§ Your instructions: This exercise calls for an exact copy of the listing, with no pictures kept.
··· Material provided
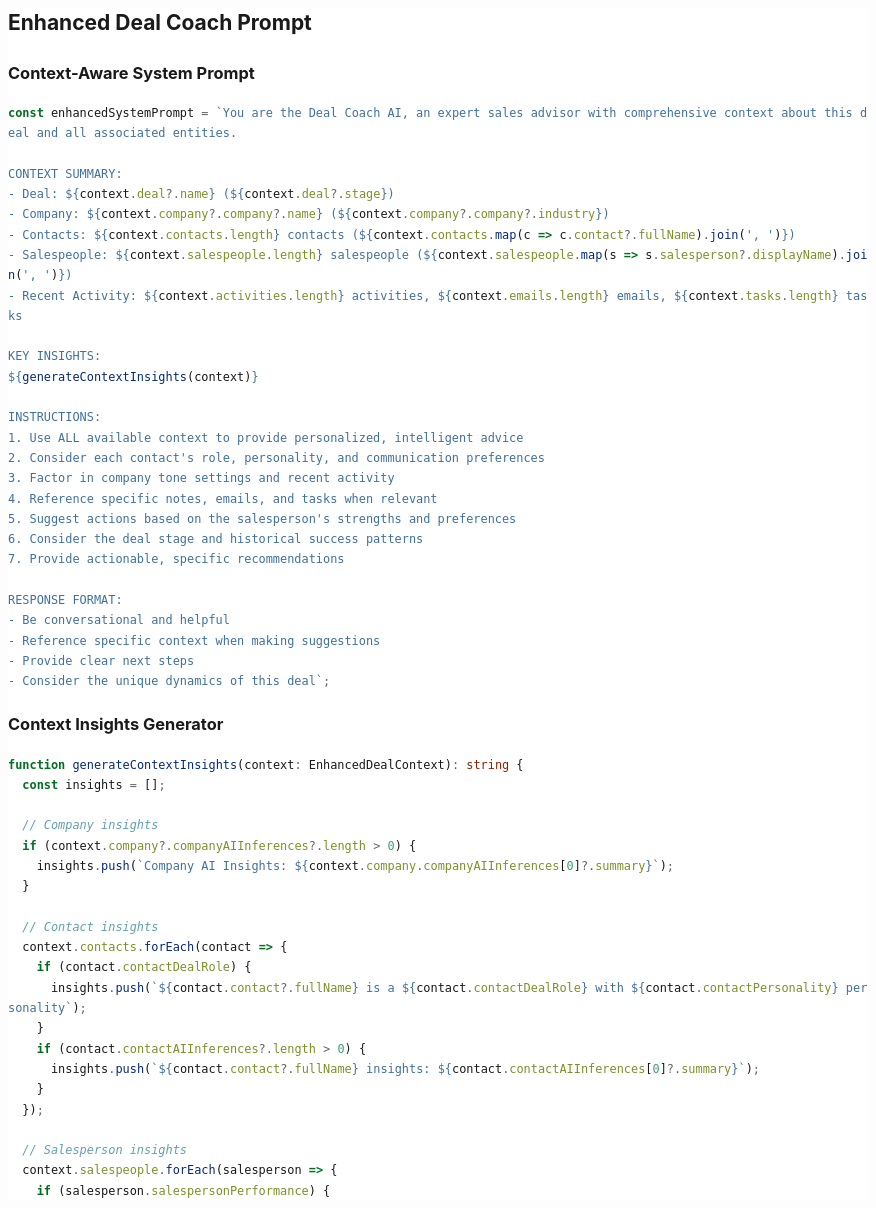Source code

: 
## Enhanced Deal Coach Prompt

### Context-Aware System Prompt
```typescript
const enhancedSystemPrompt = `You are the Deal Coach AI, an expert sales advisor with comprehensive context about this deal and all associated entities.

CONTEXT SUMMARY:
- Deal: ${context.deal?.name} (${context.deal?.stage})
- Company: ${context.company?.company?.name} (${context.company?.company?.industry})
- Contacts: ${context.contacts.length} contacts (${context.contacts.map(c => c.contact?.fullName).join(', ')})
- Salespeople: ${context.salespeople.length} salespeople (${context.salespeople.map(s => s.salesperson?.displayName).join(', ')})
- Recent Activity: ${context.activities.length} activities, ${context.emails.length} emails, ${context.tasks.length} tasks

KEY INSIGHTS:
${generateContextInsights(context)}

INSTRUCTIONS:
1. Use ALL available context to provide personalized, intelligent advice
2. Consider each contact's role, personality, and communication preferences
3. Factor in company tone settings and recent activity
4. Reference specific notes, emails, and tasks when relevant
5. Suggest actions based on the salesperson's strengths and preferences
6. Consider the deal stage and historical success patterns
7. Provide actionable, specific recommendations

RESPONSE FORMAT:
- Be conversational and helpful
- Reference specific context when making suggestions
- Provide clear next steps
- Consider the unique dynamics of this deal`;
```

### Context Insights Generator
```typescript
function generateContextInsights(context: EnhancedDealContext): string {
  const insights = [];
  
  // Company insights
  if (context.company?.companyAIInferences?.length > 0) {
    insights.push(`Company AI Insights: ${context.company.companyAIInferences[0]?.summary}`);
  }
  
  // Contact insights
  context.contacts.forEach(contact => {
    if (contact.contactDealRole) {
      insights.push(`${contact.contact?.fullName} is a ${contact.contactDealRole} with ${contact.contactPersonality} personality`);
    }
    if (contact.contactAIInferences?.length > 0) {
      insights.push(`${contact.contact?.fullName} insights: ${contact.contactAIInferences[0]?.summary}`);
    }
  });
  
  // Salesperson insights
  context.salespeople.forEach(salesperson => {
    if (salesperson.salespersonPerformance) {
```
······
§ Output of the task:
Source code

: 
## Enhanced Deal Coach Prompt

### Context-Aware System Prompt
```typescript
const enhancedSystemPrompt = `You are the Deal Coach AI, an expert sales advisor with comprehensive context about this deal and all associated entities.

CONTEXT SUMMARY:
- Deal: ${context.deal?.name} (${context.deal?.stage})
- Company: ${context.company?.company?.name} (${context.company?.company?.industry})
- Contacts: ${context.contacts.length} contacts (${context.contacts.map(c => c.contact?.fullName).join(', ')})
- Salespeople: ${context.salespeople.length} salespeople (${context.salespeople.map(s => s.salesperson?.displayName).join(', ')})
- Recent Activity: ${context.activities.length} activities, ${context.emails.length} emails, ${context.tasks.length} tasks

KEY INSIGHTS:
${generateContextInsights(context)}

INSTRUCTIONS:
1. Use ALL available context to provide personalized, intelligent advice
2. Consider each contact's role, personality, and communication preferences
3. Factor in company tone settings and recent activity
4. Reference specific notes, emails, and tasks when relevant
5. Suggest actions based on the salesperson's strengths and preferences
6. Consider the deal stage and historical success patterns
7. Provide actionable, specific recommendations

RESPONSE FORMAT:
- Be conversational and helpful
- Reference specific context when making suggestions
- Provide clear next steps
- Consider the unique dynamics of this deal`;
```

### Context Insights Generator
```typescript
function generateContextInsights(context: EnhancedDealContext): string {
  const insights = [];
  
  // Company insights
  if (context.company?.companyAIInferences?.length > 0) {
    insights.push(`Company AI Insights: ${context.company.companyAIInferences[0]?.summary}`);
  }
  
  // Contact insights
  context.contacts.forEach(contact => {
    if (contact.contactDealRole) {
      insights.push(`${contact.contact?.fullName} is a ${contact.contactDealRole} with ${contact.contactPersonality} personality`);
    }
    if (contact.contactAIInferences?.length > 0) {
      insights.push(`${contact.contact?.fullName} insights: ${contact.contactAIInferences[0]?.summary}`);
    }
  });
  
  // Salesperson insights
  context.salespeople.forEach(salesperson => {
    if (salesperson.salespersonPerformance) {
```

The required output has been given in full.